C'est vrai, ça, qu'est ce qui clochait chez lui, pour qu'il se sente aussi morose le jour du mariage de son propre frère ? Qu'avait-il dans la tête, bon sang, pourquoi fallait-il qu'il réfléchisse toujours trop ? Il n'était pas comme ça, avant. À cette époque c'était également un problème : il ne réfléchissait pas assez. Ça le rendait immature et insouciant. Adolescent, c'est ce qui le poussait à collectionner les conquêtes et à les délaisser sans ménagement. À présent, rien n'avait vraiment changé, hormis la raison pour laquelle il ne gardait jamais de fille dans sa vie très longtemps : il ne pouvait pas s'empêcher de les comparer à Bill. C'était idiot, il le savait. Pourtant c'était plus fort que lui. Et chaque fois c'était la même chose. Ça ne manquait jamais. Ces filles n'étaient rien comparées à son jumeau. Rien.

- Arrête maintenant. Ça sert à rien d'y repenser.
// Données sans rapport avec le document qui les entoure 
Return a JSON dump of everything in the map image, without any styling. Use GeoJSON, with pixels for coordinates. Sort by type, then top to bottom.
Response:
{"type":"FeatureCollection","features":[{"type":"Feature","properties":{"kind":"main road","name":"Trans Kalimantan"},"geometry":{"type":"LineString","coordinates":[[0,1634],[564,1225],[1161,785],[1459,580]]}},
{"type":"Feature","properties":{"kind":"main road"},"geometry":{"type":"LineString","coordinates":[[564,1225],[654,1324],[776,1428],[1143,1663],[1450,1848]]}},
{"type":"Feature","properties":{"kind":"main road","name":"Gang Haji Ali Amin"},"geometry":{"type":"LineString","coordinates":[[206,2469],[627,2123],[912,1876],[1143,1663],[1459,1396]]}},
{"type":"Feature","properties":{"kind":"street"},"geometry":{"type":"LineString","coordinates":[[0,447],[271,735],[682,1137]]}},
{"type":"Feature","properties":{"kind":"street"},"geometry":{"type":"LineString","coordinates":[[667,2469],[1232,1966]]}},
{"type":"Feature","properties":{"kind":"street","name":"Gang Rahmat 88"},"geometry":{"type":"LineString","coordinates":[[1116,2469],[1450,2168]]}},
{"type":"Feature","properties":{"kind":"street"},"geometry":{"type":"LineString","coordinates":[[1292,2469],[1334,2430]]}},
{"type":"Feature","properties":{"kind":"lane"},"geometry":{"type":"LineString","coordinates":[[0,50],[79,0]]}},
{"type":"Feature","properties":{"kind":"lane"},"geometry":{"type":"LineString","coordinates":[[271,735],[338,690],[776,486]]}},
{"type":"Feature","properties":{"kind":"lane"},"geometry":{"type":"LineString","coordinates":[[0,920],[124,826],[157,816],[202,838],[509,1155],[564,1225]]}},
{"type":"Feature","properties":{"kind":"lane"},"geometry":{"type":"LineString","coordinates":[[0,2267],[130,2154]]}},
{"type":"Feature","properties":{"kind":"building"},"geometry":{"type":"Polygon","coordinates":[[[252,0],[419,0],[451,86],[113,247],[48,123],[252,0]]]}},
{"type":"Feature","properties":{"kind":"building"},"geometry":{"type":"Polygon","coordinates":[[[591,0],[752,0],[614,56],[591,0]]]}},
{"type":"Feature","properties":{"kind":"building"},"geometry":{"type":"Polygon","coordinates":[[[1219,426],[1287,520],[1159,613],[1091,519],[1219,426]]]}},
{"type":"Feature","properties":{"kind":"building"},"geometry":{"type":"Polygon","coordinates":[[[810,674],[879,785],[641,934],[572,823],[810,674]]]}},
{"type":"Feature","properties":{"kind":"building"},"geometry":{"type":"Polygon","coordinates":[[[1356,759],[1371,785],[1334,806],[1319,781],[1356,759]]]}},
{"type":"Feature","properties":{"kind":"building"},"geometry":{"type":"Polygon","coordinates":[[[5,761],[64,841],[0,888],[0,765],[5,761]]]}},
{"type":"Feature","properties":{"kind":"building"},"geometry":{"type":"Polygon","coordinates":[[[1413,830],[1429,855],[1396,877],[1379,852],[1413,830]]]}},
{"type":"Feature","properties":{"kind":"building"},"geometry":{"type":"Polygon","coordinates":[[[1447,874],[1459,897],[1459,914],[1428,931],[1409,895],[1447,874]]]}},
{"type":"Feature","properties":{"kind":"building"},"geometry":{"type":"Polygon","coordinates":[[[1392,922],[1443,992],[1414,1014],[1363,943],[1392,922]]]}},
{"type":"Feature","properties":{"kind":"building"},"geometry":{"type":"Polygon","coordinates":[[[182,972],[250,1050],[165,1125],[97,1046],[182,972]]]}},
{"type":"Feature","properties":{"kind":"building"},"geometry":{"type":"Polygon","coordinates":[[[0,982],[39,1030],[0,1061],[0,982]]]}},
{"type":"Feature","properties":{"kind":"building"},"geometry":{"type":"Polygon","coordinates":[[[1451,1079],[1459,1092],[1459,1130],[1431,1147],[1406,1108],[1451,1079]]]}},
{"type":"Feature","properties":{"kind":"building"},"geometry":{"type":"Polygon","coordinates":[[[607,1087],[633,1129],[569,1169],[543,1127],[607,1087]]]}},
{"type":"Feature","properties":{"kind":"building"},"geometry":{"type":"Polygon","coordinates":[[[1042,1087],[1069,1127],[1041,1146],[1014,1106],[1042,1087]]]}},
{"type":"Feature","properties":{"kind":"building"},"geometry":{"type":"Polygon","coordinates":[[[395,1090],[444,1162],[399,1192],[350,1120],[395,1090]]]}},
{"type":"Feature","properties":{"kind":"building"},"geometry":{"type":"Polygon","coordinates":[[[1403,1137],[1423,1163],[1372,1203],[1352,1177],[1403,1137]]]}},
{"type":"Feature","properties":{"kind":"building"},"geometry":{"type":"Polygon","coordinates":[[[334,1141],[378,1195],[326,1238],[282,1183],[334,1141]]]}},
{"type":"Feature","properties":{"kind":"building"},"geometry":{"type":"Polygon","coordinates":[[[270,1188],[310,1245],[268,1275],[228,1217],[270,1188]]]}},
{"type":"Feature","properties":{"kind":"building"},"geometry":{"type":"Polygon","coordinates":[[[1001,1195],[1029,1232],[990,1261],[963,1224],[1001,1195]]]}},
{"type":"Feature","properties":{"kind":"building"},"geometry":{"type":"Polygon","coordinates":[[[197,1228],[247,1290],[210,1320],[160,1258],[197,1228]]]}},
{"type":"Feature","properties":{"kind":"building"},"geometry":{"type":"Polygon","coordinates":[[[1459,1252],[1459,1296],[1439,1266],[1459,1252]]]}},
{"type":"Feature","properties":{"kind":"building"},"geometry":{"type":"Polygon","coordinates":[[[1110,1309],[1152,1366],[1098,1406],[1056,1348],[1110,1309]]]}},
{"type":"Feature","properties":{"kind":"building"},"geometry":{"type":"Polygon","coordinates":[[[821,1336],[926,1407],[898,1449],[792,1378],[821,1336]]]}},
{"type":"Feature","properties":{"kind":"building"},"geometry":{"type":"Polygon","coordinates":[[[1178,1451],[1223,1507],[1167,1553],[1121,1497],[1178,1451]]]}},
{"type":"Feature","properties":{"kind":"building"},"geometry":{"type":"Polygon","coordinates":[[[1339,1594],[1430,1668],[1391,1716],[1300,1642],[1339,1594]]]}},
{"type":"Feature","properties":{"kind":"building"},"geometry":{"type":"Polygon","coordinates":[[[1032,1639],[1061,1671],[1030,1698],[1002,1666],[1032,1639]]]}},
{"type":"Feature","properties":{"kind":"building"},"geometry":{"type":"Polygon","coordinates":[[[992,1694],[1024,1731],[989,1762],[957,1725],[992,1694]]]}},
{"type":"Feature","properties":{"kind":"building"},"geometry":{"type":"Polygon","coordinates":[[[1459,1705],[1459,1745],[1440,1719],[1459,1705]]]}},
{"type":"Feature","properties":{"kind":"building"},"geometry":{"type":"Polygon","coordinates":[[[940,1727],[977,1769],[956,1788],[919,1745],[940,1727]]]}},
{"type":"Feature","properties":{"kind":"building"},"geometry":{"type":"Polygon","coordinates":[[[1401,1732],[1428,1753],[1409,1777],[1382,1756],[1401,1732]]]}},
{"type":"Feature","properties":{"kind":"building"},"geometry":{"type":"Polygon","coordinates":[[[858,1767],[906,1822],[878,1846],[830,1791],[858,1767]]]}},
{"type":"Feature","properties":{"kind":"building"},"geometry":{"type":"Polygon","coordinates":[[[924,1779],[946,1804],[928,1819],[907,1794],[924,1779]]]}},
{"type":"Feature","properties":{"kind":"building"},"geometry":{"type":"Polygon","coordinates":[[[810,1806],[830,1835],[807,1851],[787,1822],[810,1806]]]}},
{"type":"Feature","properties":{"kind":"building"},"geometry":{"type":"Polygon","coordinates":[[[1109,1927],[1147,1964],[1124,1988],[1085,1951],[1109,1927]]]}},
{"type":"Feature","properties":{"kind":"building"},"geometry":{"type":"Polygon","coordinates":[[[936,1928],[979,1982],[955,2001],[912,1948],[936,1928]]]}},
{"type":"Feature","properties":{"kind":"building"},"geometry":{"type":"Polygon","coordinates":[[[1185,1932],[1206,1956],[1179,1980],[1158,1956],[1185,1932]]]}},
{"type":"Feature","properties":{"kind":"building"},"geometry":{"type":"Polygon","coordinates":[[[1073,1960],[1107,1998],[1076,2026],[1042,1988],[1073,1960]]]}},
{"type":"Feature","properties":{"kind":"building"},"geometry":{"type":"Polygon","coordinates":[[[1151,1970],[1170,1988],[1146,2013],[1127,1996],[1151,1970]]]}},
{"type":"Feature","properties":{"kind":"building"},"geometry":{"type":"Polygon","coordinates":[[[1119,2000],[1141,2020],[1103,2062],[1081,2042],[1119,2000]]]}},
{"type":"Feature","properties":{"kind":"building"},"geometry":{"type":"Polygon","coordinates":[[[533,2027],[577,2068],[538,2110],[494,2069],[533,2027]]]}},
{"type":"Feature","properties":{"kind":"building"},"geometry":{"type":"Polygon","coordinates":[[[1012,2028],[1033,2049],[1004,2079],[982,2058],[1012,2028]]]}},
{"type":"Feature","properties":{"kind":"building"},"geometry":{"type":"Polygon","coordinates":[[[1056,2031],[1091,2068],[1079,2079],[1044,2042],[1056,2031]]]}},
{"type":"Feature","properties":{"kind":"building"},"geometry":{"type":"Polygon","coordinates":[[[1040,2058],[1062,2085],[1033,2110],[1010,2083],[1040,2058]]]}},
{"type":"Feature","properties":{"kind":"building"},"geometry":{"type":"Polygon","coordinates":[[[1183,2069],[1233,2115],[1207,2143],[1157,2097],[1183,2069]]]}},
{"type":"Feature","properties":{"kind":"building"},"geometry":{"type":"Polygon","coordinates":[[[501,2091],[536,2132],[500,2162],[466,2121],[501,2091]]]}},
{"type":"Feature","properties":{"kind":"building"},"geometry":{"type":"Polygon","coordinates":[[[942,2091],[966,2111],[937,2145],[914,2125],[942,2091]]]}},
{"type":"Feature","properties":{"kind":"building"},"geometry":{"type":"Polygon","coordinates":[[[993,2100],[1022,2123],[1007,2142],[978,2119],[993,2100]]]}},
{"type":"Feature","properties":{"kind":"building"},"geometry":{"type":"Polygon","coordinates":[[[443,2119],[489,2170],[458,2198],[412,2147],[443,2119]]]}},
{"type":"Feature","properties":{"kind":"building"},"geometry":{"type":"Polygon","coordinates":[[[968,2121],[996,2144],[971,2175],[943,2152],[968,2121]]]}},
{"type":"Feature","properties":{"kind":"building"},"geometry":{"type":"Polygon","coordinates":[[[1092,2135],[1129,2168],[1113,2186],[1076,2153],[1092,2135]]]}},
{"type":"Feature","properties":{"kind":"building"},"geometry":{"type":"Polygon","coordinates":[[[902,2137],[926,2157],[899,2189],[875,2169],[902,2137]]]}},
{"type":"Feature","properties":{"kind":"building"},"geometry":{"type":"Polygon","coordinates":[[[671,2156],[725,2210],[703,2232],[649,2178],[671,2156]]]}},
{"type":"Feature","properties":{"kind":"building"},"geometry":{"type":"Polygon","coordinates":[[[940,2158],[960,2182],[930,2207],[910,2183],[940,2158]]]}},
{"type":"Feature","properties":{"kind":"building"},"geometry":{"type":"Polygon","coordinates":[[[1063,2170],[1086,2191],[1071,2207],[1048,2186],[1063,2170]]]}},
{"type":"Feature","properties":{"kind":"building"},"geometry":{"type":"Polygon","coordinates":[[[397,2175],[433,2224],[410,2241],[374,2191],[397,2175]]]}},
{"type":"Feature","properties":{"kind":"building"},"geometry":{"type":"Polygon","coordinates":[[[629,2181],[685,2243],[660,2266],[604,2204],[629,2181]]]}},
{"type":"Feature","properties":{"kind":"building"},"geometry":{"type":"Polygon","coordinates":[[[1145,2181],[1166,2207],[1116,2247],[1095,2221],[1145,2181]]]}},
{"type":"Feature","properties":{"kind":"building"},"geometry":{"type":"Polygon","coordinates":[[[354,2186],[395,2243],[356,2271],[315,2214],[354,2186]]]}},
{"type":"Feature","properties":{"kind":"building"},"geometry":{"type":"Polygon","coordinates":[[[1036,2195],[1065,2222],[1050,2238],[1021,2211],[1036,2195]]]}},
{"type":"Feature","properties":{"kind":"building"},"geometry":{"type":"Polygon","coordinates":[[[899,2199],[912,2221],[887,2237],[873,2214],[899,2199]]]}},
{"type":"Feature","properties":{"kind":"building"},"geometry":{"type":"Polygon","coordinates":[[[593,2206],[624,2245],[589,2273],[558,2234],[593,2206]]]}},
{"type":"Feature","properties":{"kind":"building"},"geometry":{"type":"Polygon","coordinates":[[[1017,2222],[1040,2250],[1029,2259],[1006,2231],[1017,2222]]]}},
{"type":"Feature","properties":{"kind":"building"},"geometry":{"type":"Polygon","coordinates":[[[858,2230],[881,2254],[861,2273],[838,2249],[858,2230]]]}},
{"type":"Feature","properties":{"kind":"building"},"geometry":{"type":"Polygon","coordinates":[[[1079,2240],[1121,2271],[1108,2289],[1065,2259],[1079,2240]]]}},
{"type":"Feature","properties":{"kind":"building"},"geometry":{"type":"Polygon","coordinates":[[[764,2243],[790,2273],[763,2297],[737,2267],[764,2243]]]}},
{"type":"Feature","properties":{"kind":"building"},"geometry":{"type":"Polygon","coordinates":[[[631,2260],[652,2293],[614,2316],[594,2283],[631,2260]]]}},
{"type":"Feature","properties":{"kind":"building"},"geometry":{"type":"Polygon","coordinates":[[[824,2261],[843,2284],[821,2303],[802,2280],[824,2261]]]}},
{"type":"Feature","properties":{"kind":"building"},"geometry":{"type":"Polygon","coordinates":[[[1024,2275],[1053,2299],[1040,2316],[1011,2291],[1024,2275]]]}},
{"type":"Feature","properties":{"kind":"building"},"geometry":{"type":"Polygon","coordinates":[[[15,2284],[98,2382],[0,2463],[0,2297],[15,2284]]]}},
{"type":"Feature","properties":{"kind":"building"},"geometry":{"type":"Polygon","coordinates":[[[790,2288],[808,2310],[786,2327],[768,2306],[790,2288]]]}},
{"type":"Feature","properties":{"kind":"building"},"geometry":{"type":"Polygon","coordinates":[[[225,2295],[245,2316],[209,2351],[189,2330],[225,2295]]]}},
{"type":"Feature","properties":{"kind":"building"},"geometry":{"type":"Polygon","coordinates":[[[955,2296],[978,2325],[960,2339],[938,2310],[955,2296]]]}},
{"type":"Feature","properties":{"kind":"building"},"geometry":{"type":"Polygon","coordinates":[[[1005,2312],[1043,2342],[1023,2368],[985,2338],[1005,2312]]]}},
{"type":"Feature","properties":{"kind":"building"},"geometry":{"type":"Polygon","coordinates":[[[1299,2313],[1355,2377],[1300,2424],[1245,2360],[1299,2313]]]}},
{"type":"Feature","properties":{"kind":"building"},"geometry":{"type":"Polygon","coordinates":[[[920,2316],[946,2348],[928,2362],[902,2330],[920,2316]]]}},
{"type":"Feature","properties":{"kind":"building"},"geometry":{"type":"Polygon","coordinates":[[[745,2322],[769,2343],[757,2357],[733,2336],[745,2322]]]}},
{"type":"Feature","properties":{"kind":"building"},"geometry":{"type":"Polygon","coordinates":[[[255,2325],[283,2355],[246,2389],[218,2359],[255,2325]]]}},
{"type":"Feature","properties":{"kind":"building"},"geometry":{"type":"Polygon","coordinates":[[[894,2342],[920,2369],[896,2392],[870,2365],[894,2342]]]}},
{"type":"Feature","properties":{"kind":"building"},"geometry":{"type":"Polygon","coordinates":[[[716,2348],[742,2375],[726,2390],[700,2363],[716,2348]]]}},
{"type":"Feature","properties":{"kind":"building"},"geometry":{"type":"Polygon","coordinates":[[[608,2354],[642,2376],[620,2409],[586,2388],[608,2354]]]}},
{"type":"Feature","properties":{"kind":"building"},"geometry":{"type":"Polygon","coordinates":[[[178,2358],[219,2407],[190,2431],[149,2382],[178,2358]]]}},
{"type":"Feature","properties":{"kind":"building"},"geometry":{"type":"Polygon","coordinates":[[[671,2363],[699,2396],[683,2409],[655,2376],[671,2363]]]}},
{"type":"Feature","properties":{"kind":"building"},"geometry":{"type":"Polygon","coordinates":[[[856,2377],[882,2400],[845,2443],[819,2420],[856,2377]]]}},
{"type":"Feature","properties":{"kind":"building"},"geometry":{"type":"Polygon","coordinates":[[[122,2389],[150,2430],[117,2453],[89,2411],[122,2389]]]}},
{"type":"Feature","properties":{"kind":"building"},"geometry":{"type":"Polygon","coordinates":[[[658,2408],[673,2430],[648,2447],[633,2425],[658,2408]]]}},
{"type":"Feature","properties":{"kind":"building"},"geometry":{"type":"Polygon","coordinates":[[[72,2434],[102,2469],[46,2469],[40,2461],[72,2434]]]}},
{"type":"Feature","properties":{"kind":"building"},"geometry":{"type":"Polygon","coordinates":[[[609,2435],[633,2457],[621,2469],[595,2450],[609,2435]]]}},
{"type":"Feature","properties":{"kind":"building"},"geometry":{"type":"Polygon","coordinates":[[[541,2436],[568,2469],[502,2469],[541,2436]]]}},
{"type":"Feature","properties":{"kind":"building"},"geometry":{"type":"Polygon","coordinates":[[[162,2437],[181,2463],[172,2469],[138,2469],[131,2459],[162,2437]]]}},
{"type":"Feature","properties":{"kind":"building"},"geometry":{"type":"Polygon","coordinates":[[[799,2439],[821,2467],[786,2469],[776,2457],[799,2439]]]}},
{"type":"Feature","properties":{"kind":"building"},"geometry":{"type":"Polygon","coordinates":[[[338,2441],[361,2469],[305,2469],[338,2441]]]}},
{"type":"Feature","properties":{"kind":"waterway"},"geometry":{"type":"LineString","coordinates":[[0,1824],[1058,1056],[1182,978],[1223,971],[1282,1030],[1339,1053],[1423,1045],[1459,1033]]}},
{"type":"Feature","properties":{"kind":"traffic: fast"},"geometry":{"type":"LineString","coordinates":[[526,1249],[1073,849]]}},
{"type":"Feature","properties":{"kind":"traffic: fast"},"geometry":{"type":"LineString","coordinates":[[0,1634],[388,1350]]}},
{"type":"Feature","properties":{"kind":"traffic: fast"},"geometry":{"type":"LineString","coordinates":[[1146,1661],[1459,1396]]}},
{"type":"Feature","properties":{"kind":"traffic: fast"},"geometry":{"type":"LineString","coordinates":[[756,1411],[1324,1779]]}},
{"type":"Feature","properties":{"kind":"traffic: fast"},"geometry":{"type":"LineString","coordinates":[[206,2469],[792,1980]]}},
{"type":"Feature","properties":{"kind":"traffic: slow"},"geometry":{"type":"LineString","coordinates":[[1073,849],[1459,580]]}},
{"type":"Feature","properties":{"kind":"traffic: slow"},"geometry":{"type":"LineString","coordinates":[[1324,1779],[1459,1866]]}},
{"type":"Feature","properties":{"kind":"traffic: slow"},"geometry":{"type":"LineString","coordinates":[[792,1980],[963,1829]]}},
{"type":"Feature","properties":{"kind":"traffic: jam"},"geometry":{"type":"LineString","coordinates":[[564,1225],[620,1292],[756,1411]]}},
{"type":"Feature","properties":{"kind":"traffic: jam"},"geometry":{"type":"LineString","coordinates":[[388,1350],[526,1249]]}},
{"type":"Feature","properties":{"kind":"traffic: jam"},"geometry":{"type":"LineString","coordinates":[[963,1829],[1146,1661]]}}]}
Il était affligé. Non seulement il ne pouvait s'enlever Bill de l'esprit, mais en plus il commençait à parler tout seul. Il roula sur le côté et s'écroula sur le sol dans un bruit sourd. Il ne s'était jamais habitué à ce canapé trop étroit. Il tenta de se relever, mais ses membres ne répondaient plus aux ordres que son cerveau leur envoyait, et il dû ramper jusqu'à sa chambre pour s'allonger sur son matelas, subtilement posé à même le sol. Il dénoua la cravate qui lui enserrait le cou, et défit quelques boutons de sa chemise immaculée. Puis il mis ses bras en croix et fixa le plafond. Au bout de quelques minutes à rester ainsi, immobile, il se surprit à penser que la vie était quelque chose de foutrement triste. À commencer par ce plafond bleu ciel, bosselé par endroits, qui lui rappelait vaguement un ciel lointain qu'il avait sûrement déjà connu, mais trop vite oublié. La vie était foutrement triste, voilà, il suffisait de regarder de quelle façon elle se terminait pour comprendre que depuis le début quelqu'un avait décidé de se foutre de notre gueule, et qu'on continuait à nous prendre pour des cons en nous assurant qu'il fallait profiter pleinement des jours qu'on nous offrait. La vie était foutrement triste, parce qu'elle ne nous accordait qu'un aperçu de l'immensité de choses à voir, à faire, à connaître, à aimer, à détester, elle ne nous donnait qu'un tout petit aperçu de cette chose qui tournait trop vite et qu'on appelait le monde. La vie était foutrement triste, et Tom n'était pas l'exception qui confirmait la règle : il était comme tout le monde, il pleurait en écoutant les informations le matin et il s'apitoyait parce que oui, sa vie aussi était triste, parce que c'était une vie sans Bill à ses côtés à chacun de ses réveils.

Il saisit un oreiller et le plaqua contre son visage, pensant que peut-être, s'il ne parvenait plus à respirer, il ne pourrait pas non plus réfléchir. Le tissu avait une odeur de tabac froid qui l'écœura. Il relâcha la pression avant d'étouffer et de laisser la nausée s'installer totalement. Sa main s'égara sur la télécommande qui traînait sur le lit, et il appuya sur le bouton veille, presque mécaniquement. L'écran plat qui lui faisait face s'alluma et projeta sur son visage une lueur pâle et maladive. Pour Tom, la télévision était quelque chose de malade. Ces scènes qui se succédaient trop vite sur une surface sans relief, ces bruits trop forts, trop réels, ces flashs incessants, toute cette folie lui avait toujours fait un peu peur. La télévision était une chose mourante, ou du moins une maladie, un virus qui finirait par tout détruire. Tom était quelqu'un de tourmenté.

Il laissa les images agresser son cerveau jusqu'à le rendre tout à fait indifférent, et sans même prêter attention à ce qu'il regardait, il finit par s'endormir, le son lointain de fusillades comme unique berceuse.